I don't think it can be said much clearer than that. HP seems to be saying that this patch *definitely* contains tztab modifications for Australia.

The fix originally appeared in PHCO_37720 (which is also newer than what you currently have) but PHCO_39172 has already superseded it and of course includes the fix too.

Please read also the "Special Installation Instructions" chapter at the end of the patch notes. In this case, it tells exactly what this patch does and how to deal with tztab patches when you have a chance to do it before the D-Day.

As this patch affects tztab *only*, I don't see any reason to pick anything other than the latest applicable patch in this case.

In your specific case, you must then also undo the +1h offset you introduced to the UTC-based system clock and re-enable NTP time synchronization. Because this means turning the system clock backwards, you definitely should stop the applications while you do it. Stopping the applications also ensures that they will be using the new tztab.

MK
MK
Bill Hassell
Honored Contributor

Re: DST timezone change did not take affect

> Restarting xntp service will return the system back to non-DST time . that's the reason i changed the time manually and left the xntp service not started .

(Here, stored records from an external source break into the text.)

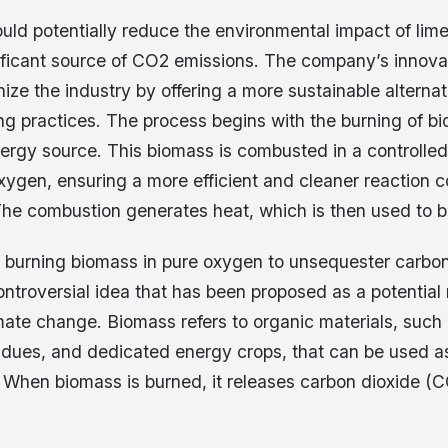
uld potentially reduce the environmental impact of lim
nificant source of CO2 emissions. The company’s innov
nize the industry by offering a more sustainable alternat
ing practices. The process begins with the burning of b
ergy source. This biomass is combusted in a controlle
oxygen, ensuring a more efficient and cleaner reaction 
 The combustion generates heat, which is then used to 
 burning biomass in pure oxygen to unsequester carbon 
ntroversial idea that has been proposed as a potential
mate change. Biomass refers to organic materials, such
esidues, and dedicated energy crops, that can be used 
 When biomass is burned, it releases carbon dioxide (C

The reason that the time seemed to jump is that your local time is being displayed and interpreted incorrectly. When you start xntpd (using the start/stop script in /sbin/init.d), the first step is to 'jump' the time to the correct UTC value. There is only one time in HP-UX and that is UTC. Because your current TZ value is pointing to an entry in /usr/lib/txtab, then the UTC time is translated to the value you see in your shell prompt.

In other words, your server will have the correct time when xntpd is started. But your /usr/lib/tztab file is translating the display to the wrong information. Leave xntpd running and fix your /usr/lib/tztab file. NOTE: timezones are political definitions and have very little to do with how the world rotates. You can modify tztab yourself to define the correct DST change or you can assign the correct value in /etc/TIMEZONE. Read the man page for environ, specifically the TZ definition. You can create your own personal timezone with *any* offset and whatever switchover date you want to use.

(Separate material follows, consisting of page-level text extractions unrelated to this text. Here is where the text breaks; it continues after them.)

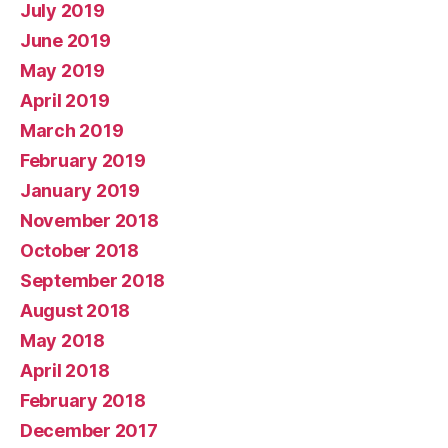
July 2019
June 2019
May 2019
April 2019
March 2019
February 2019
January 2019
November 2018
October 2018
September 2018
August 2018
May 2018
April 2018
February 2018
December 2017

> Looking at the latest patch , PHCO_39172 - it is superseeded PHCO_34342 . Would this means that applying PHCO_39172 on this 11.11 will totally resolve this issue ?

The patch is nothing more than a copy of the latest tztab file from HP. It is quite difficult to keep the dozens of locally defined timezone rules up to date. When a change in the rules occurs in your local area, you can safely assume that it will take some time to get the latest rules into a patch and distributed. That's why you have the option to edit the tztab file yourself.

According to PHCO_39172, Australian time was updated in PHCO_37720, so your PHCO_34342 patch is extremely outdated. The patch requires no reboot, is very low risk and can be backed out very quickly. When you download and install the patch, compare your old tztab file with the one in the patch. That will tell you if it has been updated.


Bill Hassell, sysadmin
Dennis Handly
Acclaimed Contributor

Re: DST timezone change did not take affect

># date -u
Wed Oct 7 14:34:01 UTC 2009

As MK said, you are an hour too fast.

After I downloaded the latest tztab(4) patch PHCO_39173, I now get what you want:
$ TZ=EST-10EDT dst.pl
Sun Apr 05 02:59:59 EDT 2009 --> Sun Apr 05 02:00:00 EST 2009
Sun Oct 04 01:59:59 EST 2009 --> Sun Oct 04 03:00:00 EDT 2009
mvpel
Trusted Contributor

Re: DST timezone change did not take affect

Implementation dates of Daylight Savings Time in Australia:

http://www.bom.gov.au/climate/averages/tables/dst_times.shtml

The change for the current patch was probably the April 12, 2007 legislation, which gave folks a year of advance notice for the change to go into effect in 2008.

There's probably going to be another patch coming up soon, since WA just rejected DST earlier this year after a three-year trial which started December 3, 2006.